WASHINGTON – U.S. consumers peering over the "fiscal cliff" don't like what they see. Fears of sharp tax increases and government spending cuts set to take effect next week sent consumer confidence tumbling in December to its lowest level since August.
The Conference Board said Thursday that its consumer confidence index fell for the second straight month in December to 65.1, down from 71.5 in November.
The survey showed that consumers' outlook for the next six months deteriorated to its lowest level since 2011 – a signal to Lynn Franco, the board's director of economic indicators, that consumers are worried about the tax hikes and spending cuts that take effect Jan. 1 if the White House and Congress can't reach a deal.
Earlier this week a report showed consumers held back shopping this holiday season, another indication of their concerns about tax increases.
The December drop in confidence "is obvious confirmation that a sudden and serious deterioration in hopes for the future took place in December – presumably reflecting concern about imminent fiscal cliff tax increases," said Pierre Ellis, an economist with Decision Economics.
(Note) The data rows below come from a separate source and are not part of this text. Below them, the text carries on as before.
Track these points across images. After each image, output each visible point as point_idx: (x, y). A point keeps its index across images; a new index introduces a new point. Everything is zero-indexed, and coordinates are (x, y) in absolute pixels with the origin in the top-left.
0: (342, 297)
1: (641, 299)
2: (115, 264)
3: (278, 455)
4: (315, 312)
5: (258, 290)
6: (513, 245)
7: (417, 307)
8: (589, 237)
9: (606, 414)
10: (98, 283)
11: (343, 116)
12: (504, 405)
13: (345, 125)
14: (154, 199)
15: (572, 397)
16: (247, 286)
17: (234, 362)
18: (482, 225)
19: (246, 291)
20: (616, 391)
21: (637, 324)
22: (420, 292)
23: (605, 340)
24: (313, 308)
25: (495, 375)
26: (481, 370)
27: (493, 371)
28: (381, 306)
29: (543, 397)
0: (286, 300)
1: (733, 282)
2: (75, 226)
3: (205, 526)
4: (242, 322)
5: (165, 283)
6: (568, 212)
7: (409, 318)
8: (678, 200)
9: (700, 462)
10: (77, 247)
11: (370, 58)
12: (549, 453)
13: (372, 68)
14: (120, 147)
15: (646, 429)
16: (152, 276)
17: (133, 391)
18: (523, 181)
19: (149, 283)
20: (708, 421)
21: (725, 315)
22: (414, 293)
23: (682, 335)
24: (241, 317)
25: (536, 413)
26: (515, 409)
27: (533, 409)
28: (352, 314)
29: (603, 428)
The decline in confidence comes at a critical time when the economy is showing signs of improvement elsewhere. A recovery in the housing market is looking more sustainable. On Thursday, the government said new home sales increased in November at the fastest seasonally adjusted annual pace in 21/2 years.
And the job market has made slow but steady gains in recent months. The average number of Americans applying for unemployment benefits over the past month fell to the lowest since March 2008.
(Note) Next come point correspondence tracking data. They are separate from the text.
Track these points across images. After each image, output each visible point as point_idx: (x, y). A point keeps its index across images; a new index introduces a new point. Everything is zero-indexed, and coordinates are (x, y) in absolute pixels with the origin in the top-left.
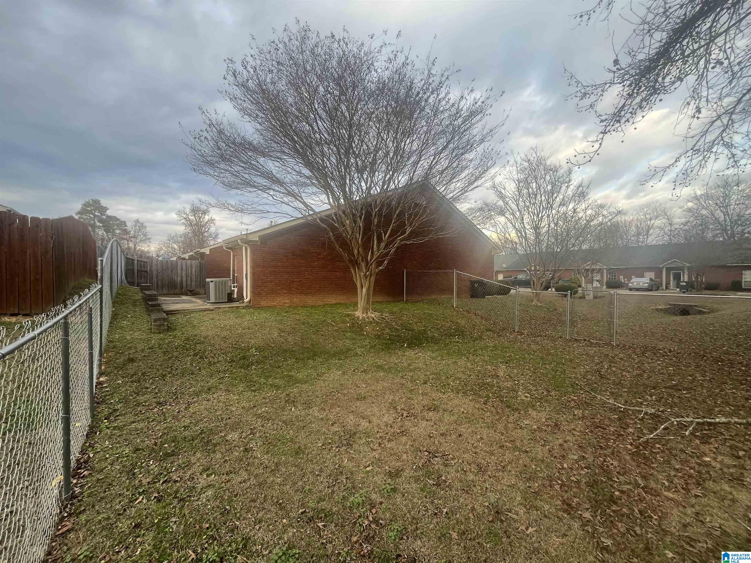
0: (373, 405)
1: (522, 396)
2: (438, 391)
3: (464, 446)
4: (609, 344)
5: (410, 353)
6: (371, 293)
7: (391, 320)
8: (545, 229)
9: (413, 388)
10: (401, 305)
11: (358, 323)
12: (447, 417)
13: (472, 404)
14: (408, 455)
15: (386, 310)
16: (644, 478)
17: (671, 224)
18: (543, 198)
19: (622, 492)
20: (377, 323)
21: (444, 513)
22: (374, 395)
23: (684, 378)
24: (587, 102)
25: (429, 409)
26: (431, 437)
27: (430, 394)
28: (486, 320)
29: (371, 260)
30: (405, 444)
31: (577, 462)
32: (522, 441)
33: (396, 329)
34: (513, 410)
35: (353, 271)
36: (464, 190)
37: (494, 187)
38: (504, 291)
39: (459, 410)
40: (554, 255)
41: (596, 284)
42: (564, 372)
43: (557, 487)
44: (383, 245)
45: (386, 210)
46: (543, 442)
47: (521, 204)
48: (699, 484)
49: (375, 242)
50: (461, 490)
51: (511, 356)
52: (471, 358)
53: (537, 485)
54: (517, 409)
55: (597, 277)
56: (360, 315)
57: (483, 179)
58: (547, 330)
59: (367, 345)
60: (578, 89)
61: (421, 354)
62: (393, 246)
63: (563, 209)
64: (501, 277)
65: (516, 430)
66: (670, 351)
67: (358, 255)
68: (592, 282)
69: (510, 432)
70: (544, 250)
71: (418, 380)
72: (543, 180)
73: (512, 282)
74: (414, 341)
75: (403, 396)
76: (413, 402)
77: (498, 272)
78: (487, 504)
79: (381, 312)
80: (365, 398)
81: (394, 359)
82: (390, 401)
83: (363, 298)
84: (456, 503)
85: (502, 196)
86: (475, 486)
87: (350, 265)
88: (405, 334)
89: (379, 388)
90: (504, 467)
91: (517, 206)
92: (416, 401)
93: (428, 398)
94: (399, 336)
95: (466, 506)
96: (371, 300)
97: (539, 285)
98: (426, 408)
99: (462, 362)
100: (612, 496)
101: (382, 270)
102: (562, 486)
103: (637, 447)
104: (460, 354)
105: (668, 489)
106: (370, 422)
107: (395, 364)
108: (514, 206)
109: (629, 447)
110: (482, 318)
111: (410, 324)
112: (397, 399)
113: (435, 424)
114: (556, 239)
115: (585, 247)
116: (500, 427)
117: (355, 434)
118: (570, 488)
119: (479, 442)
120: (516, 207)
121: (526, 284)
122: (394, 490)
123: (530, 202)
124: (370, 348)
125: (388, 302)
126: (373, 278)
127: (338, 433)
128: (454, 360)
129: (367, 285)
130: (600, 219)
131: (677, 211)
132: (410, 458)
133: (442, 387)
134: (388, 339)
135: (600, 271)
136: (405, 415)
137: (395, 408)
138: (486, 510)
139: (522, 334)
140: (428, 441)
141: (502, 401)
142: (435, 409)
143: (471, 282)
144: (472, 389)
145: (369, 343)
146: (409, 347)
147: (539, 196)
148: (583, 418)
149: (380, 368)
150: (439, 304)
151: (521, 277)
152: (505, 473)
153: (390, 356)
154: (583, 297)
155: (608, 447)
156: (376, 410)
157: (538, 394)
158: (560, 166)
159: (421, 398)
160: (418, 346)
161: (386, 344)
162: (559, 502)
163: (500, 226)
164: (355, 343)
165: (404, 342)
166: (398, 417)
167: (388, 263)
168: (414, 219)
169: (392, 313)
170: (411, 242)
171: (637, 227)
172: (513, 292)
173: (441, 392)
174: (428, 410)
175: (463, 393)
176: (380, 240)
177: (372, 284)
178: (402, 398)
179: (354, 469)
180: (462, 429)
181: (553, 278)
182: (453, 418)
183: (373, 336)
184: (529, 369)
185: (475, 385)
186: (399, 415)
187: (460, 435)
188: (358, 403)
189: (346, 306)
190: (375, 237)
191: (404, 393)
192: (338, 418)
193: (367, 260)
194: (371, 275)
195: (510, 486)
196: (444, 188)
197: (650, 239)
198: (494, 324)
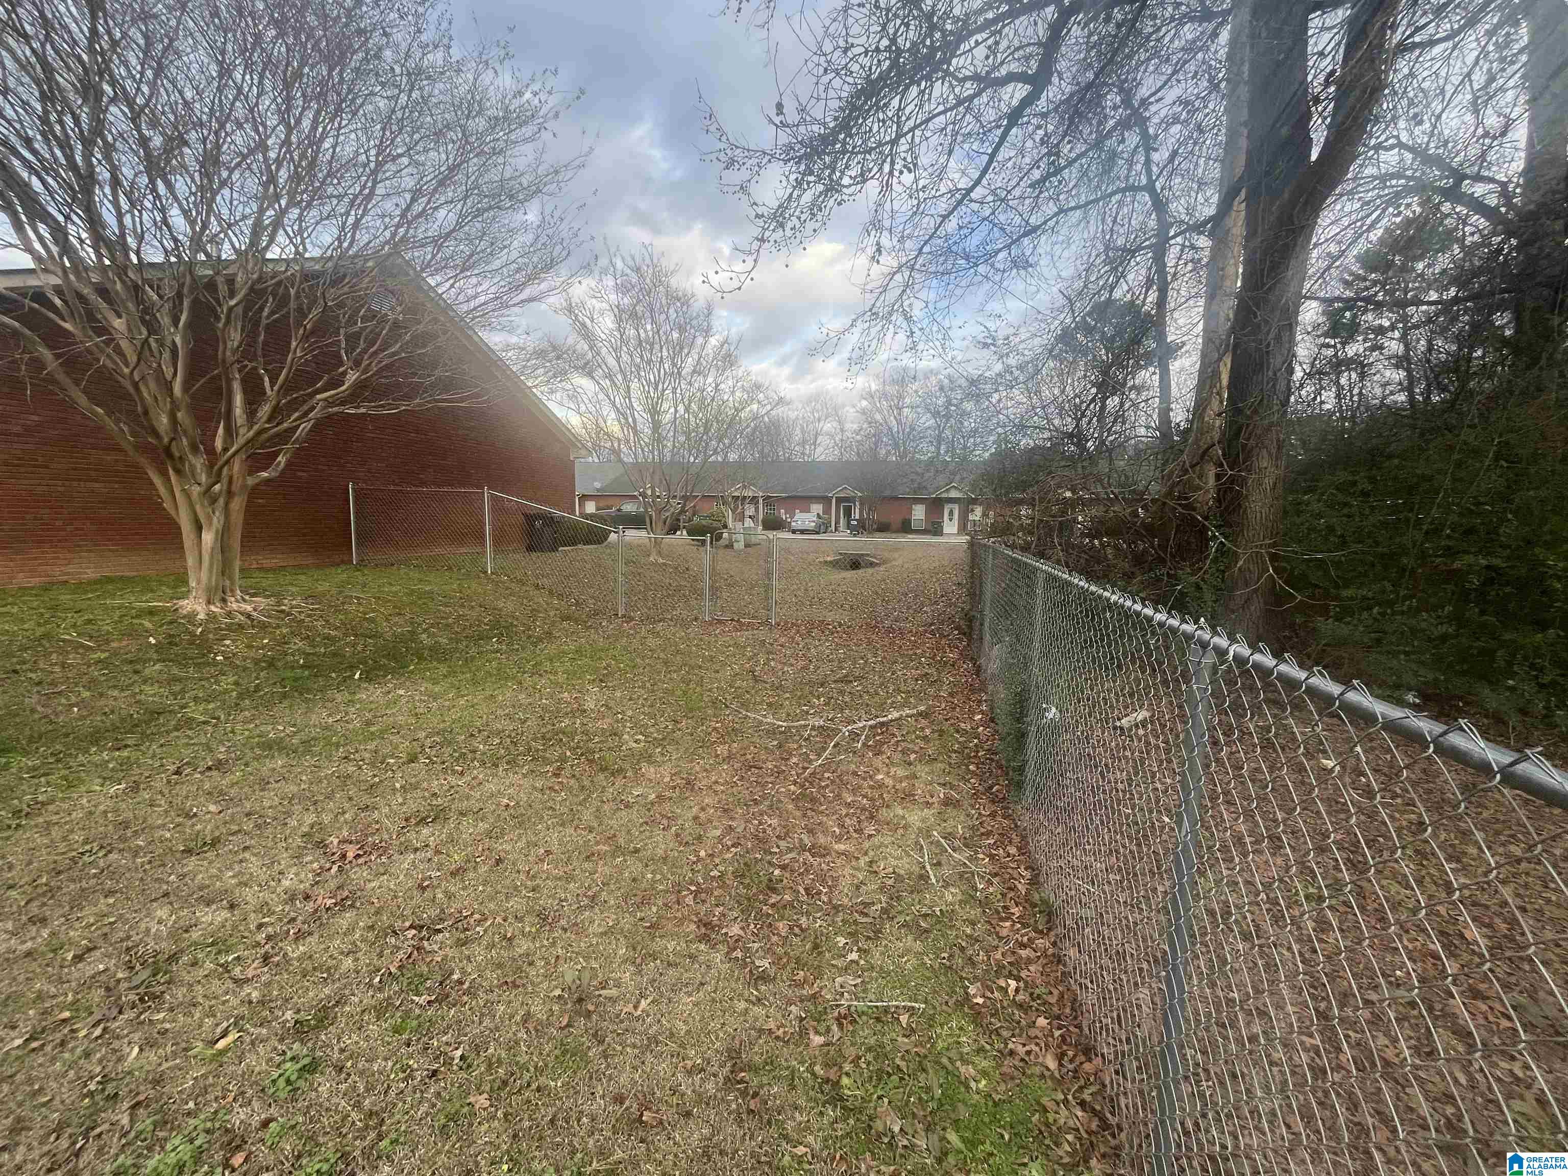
0: (247, 855)
1: (631, 741)
2: (446, 773)
3: (508, 881)
4: (766, 623)
5: (372, 694)
6: (236, 543)
7: (309, 616)
8: (668, 417)
9: (377, 779)
10: (340, 575)
11: (192, 634)
12: (470, 829)
13: (526, 783)
14: (360, 954)
15: (294, 589)
16: (811, 832)
17: (842, 430)
18: (665, 353)
19: (783, 867)
20: (263, 626)
21: (457, 1061)
22: (248, 826)
23: (854, 663)
24: (736, 176)
25: (423, 821)
26: (424, 889)
27: (425, 785)
28: (560, 596)
29: (225, 450)
30: (350, 930)
31: (720, 839)
32: (629, 832)
33: (327, 637)
34: (613, 774)
35: (157, 481)
36: (501, 303)
37: (570, 309)
38: (596, 537)
39: (498, 805)
40: (686, 468)
41: (748, 523)
42: (700, 683)
43: (689, 900)
44: (265, 411)
45: (272, 313)
46: (665, 822)
47: (625, 357)
48: (872, 817)
49: (238, 399)
50: (499, 987)
51: (609, 665)
52: (528, 680)
53: (654, 909)
54: (620, 770)
55: (750, 510)
56: (199, 608)
57: (544, 286)
58: (674, 608)
59: (226, 691)
60: (722, 146)
61: (401, 692)
62: (306, 414)
63: (698, 382)
64: (591, 507)
65: (618, 814)
66: (840, 625)
67: (175, 430)
68: (742, 520)
69: (606, 821)
70: (668, 457)
71: (392, 757)
72: (663, 317)
73: (612, 518)
74: (384, 661)
75: (347, 805)
76: (376, 815)
77: (584, 498)
78: (558, 992)
79: (279, 597)
80: (215, 842)
81: (321, 716)
82: (305, 829)
83: (206, 558)
84: (487, 1022)
85: (586, 333)
86: (531, 964)
87: (143, 461)
88: (354, 645)
89: (266, 803)
90: (593, 898)
91: (618, 359)
92: (386, 810)
93: (420, 794)
94: (335, 655)
95: (512, 1017)
96: (237, 564)
97: (660, 524)
98: (413, 821)
99: (507, 694)
100: (770, 880)
101: (268, 481)
102: (696, 894)
103: (802, 786)
104: (501, 677)
105: (839, 839)
106: (232, 907)
107: (327, 728)
108: (611, 361)
109: (792, 788)
110: (551, 592)
111: (372, 620)
112: (326, 818)
113: (438, 852)
114: (688, 439)
115: (733, 456)
116: (587, 815)
117: (173, 958)
118: (709, 892)
119: (542, 861)
120: (614, 363)
121: (636, 521)
122: (312, 1068)
123: (642, 357)
124: (241, 696)
125: (300, 568)
126: (238, 504)
127: (103, 978)
128: (488, 693)
129: (217, 520)
130: (755, 407)
131: (850, 413)
132: (364, 960)
133: (457, 760)
134: (302, 667)
135: (754, 500)
136: (350, 855)
137: (321, 845)
138: (556, 1008)
139: (632, 619)
140: (417, 899)
141: (591, 761)
142: (438, 816)
143: (526, 515)
144: (529, 750)
145: (236, 683)
146: (368, 677)
147: (657, 347)
148: (730, 757)
149: (271, 747)
150: (450, 568)
151: (629, 508)
152: (597, 910)
153: (309, 710)
154: (730, 546)
155: (764, 797)
156: (254, 865)
157: (658, 731)
158: (693, 296)
159: (400, 800)
160: (392, 673)
161: (296, 680)
162: (693, 927)
163: (585, 397)
164: (183, 691)
165: (352, 668)
166: (328, 865)
167: (289, 464)
168: (365, 351)
169: (311, 597)
170: (363, 410)
171: (803, 431)
172: (613, 537)
173: (454, 772)
174: (417, 824)
175: (508, 763)
176: (254, 395)
177: (238, 518)
178: (344, 813)
179: (165, 1065)
180: (502, 846)
181: (683, 511)
182: (483, 826)
183: (249, 664)
184: (643, 687)
185: (535, 739)
186: (336, 857)
187: (499, 861)
188: (192, 863)
189: (145, 585)
190: (237, 386)
191: (350, 799)
192: (106, 930)
193: (211, 452)
194: (230, 494)
195: (605, 933)
196: (448, 285)
197: (819, 450)
198: (577, 604)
But political wrangling threatens the economy's slow, steady progress.
President Barack Obama and the House returned to Washington on Thursday to resume talks with just days to go before the deadline. Mixed signals over those negotiations led to a rocky day on Wall Street.
Stocks plunged early after the weak consumer confidence report and a warning from Senate Majority Leader Harry Reid that the government appeared to be headed over the fiscal cliff. At one point, the Dow Jones industrial average fell 150 points.
But the market came back in the final hour after Republican leaders said they would bring the House back into session on Sunday evening.